Sean praises the participants and funders, such as the Stem Cell Network researchers who opened their research and data to artistic interpretation. For one exhibit, a researcher shared scans of stem cells with artists Liz Ingrim and Bernd Hildebrandt. Using the U of A’s CFI-funded equipment, the artists integrated the scans with poetry and images of water and human bodies, then printed them onto fabric and hung it up to form a Y-shaped tent. Attendees who walked through it were surrounded by various symbols of human life.
“Overall, our goal wasn’t to answer questions about stem-cell research — it’s a complex issue — but just to get people thinking,” says Sean. “People came away from the exhibition feeling as if they understood this issue in a more nuanced way.”
Nuance is important in a conversation that’s frequently bombarded by extremist ideas and science fiction. After all, when we think of biomedicine, debates on human cloning and the origins of life, rather than vaccines and biofuels, often come to mind. “It’s not an exaggeration to say that stem-cell research is probably one of the most — if not the most — socially contentious areas of science in the last 50 years,” says Timothy, who believes that art can be a compass for our level of comfort.
“Perceptions of Promise” wasn’t the first time the Caulfields gathered people of diverse backgrounds for artistic purposes. In 2008, they collaborated with the Art Gallery of Alberta on “Imagining Science,” an exhibition featuring BioArt, a controversial practice that turns living tissue, bacteria and even blood into creative materials. When they had an opportunity to repeat the project model, the brothers hoped it would inspire sustained partnerships between artists and scientists, which is exactly what happened.

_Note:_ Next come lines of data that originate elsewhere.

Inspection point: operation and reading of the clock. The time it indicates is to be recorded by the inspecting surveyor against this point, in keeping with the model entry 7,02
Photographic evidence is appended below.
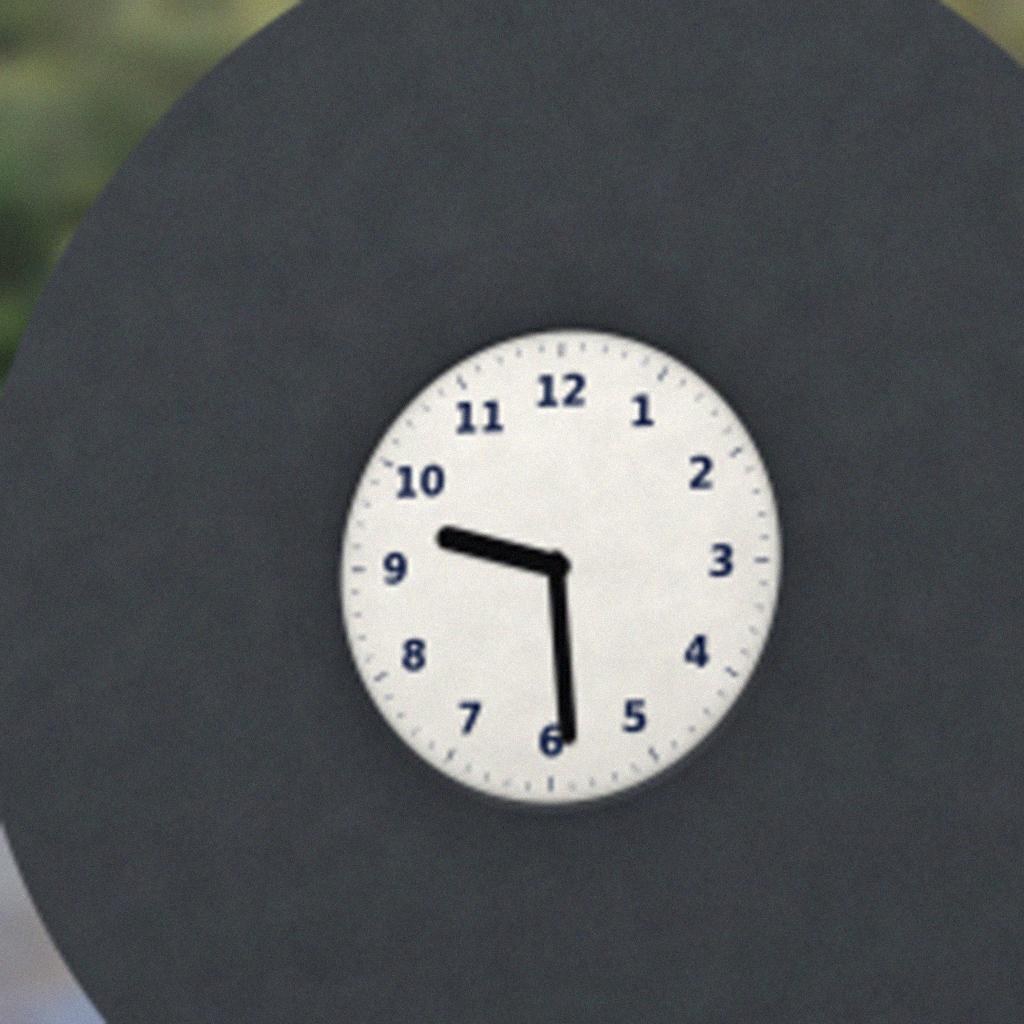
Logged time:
9,29
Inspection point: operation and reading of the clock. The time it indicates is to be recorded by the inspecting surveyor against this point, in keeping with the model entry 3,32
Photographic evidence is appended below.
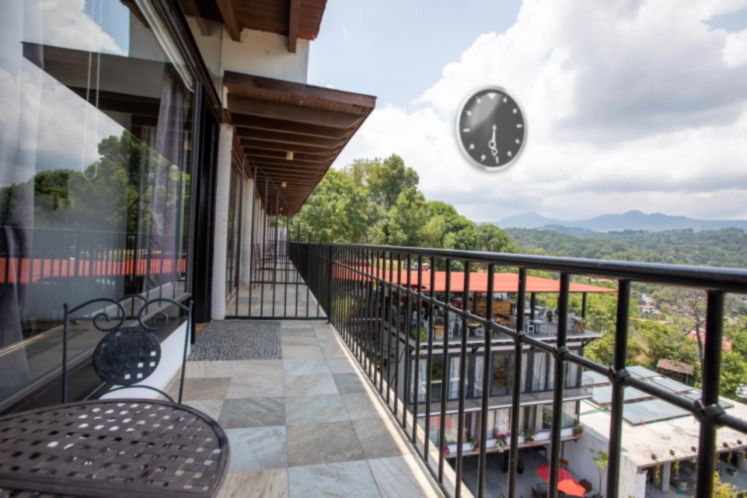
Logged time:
6,31
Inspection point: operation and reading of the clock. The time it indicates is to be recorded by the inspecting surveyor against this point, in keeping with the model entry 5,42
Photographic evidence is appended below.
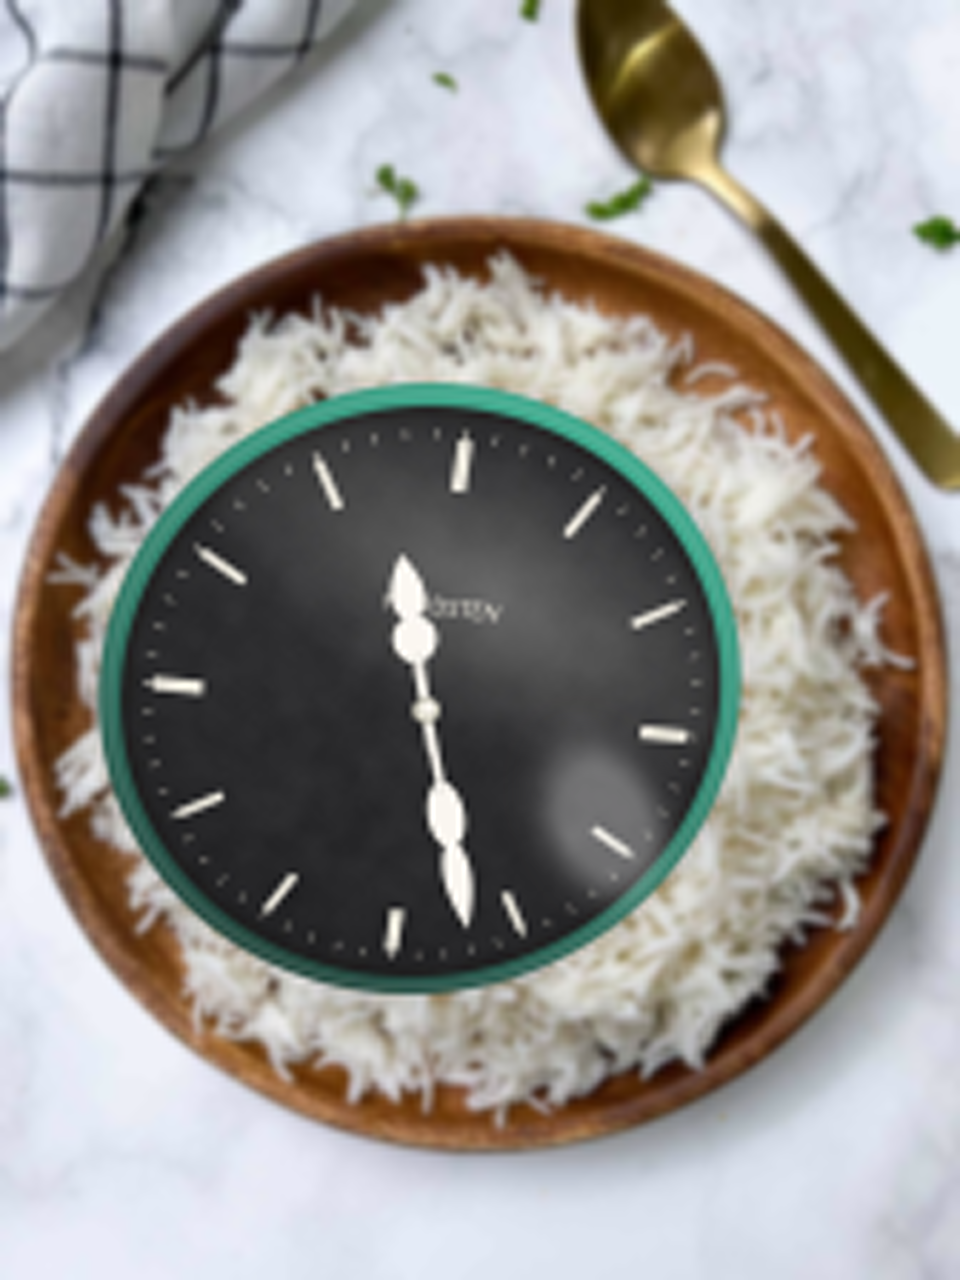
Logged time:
11,27
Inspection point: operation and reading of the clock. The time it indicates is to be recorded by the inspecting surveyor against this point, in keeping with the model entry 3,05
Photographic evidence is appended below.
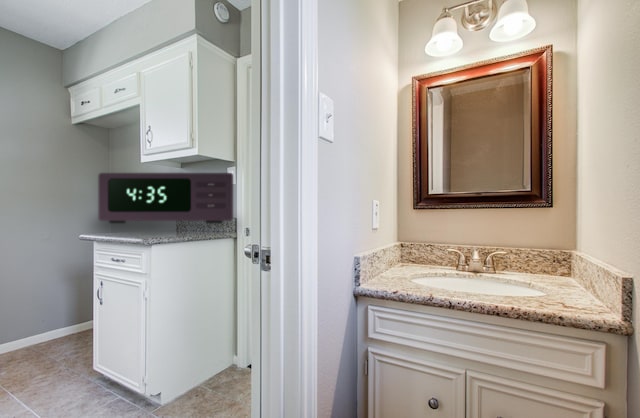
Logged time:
4,35
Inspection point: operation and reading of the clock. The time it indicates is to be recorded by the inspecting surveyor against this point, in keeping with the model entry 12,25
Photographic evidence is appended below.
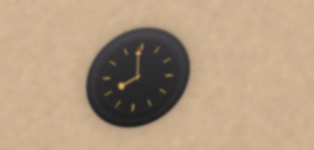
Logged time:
7,59
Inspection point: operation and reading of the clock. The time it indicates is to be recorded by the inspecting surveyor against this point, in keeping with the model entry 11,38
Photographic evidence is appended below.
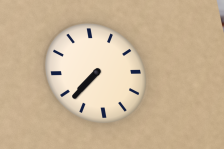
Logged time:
7,38
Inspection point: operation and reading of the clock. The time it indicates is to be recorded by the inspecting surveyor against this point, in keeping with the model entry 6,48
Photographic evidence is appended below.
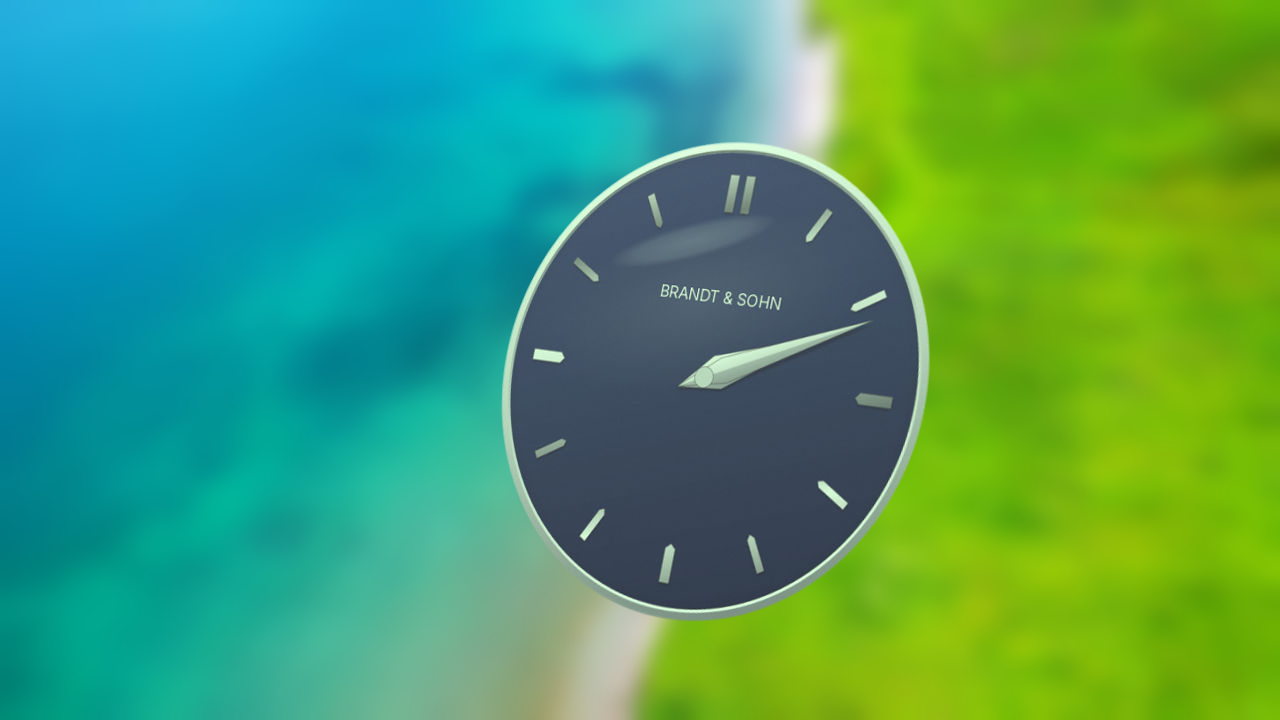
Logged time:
2,11
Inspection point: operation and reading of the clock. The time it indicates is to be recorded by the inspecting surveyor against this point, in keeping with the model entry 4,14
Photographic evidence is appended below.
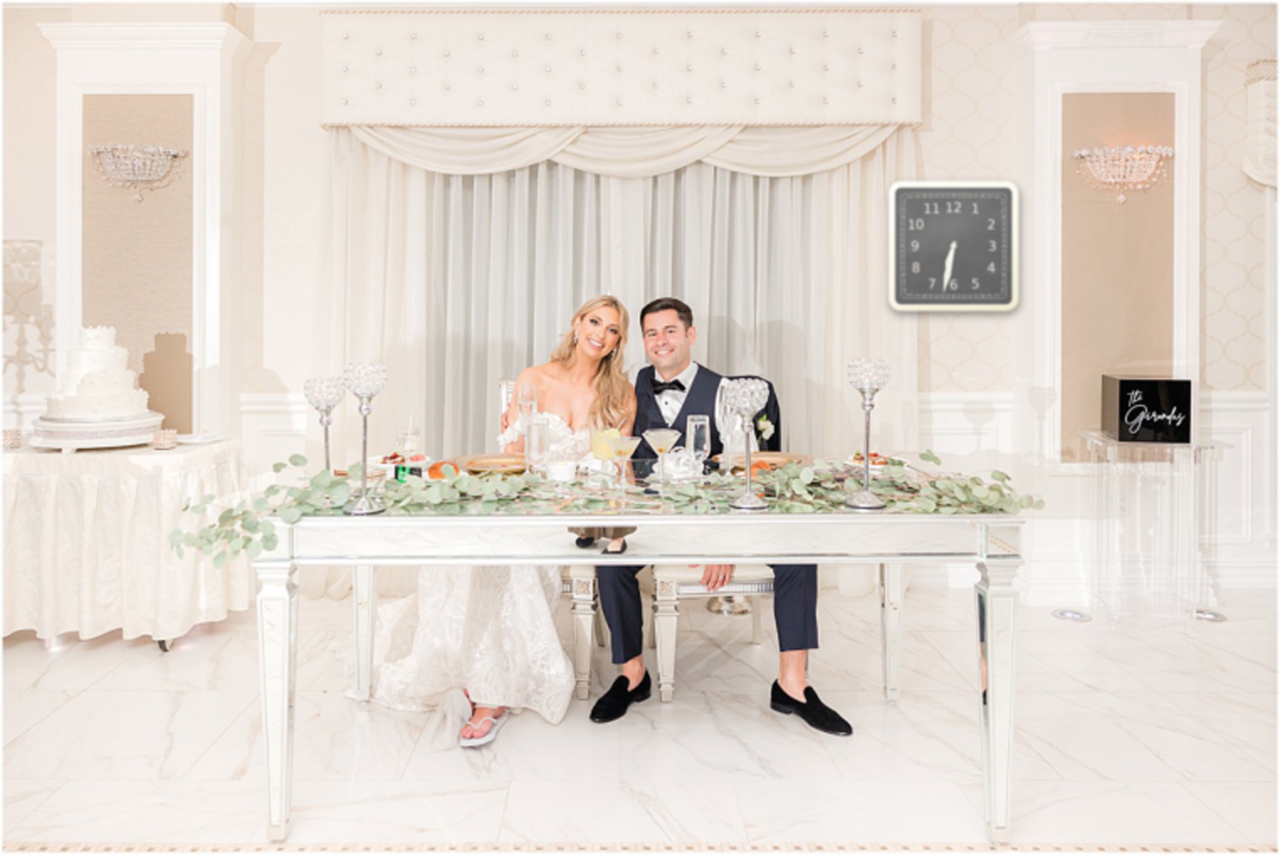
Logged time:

“Perceptions of Promise” contributor and Stem Cell Network scientist-in-residence Paul Cassar recalls hitting it off with artist Daniela Schlüter during a break between workshop sessions. Although they disagreed about when life begins in the womb, he says, “we developed this profound respect and adoration for each other’s work, based on this trust that we’re both working with the utmost integrity, where I could actually give her some data and she would not turn that data into something scary.”
Cassar gave Schlüter images of embryonic stem cells and his pencilled lab notes. “I trusted that she would tell the story she wanted to without injecting my philosophies,” he says. “At the end of the day, we’re both storytellers, but I use hard data to tell mine.” Their collaboration created a series of large-scale, mixed-media canvases that put isolated scientific symbols — drawings of stem cells, Cassar’s notes, traces of the artist’s actual chromosomes — into a wider context with imagery of family and human history.
This type of work not only has given scientists a new appreciation for the artistic process but has also made artists like Sean more sympathetic toward researchers. “They’re under so much pressure,” he says. “They have to produce results, and they receive these big research grants so that they can come up with a cure in five years. On the other end, the media is saying that either their research findings will be the next greatest thing to save the world or they’ll be the beginnings of a zombie apocalypse. And they have to wrestle with that.
“Of course, it’s neither of those things,” he adds. “It’s something in the middle.”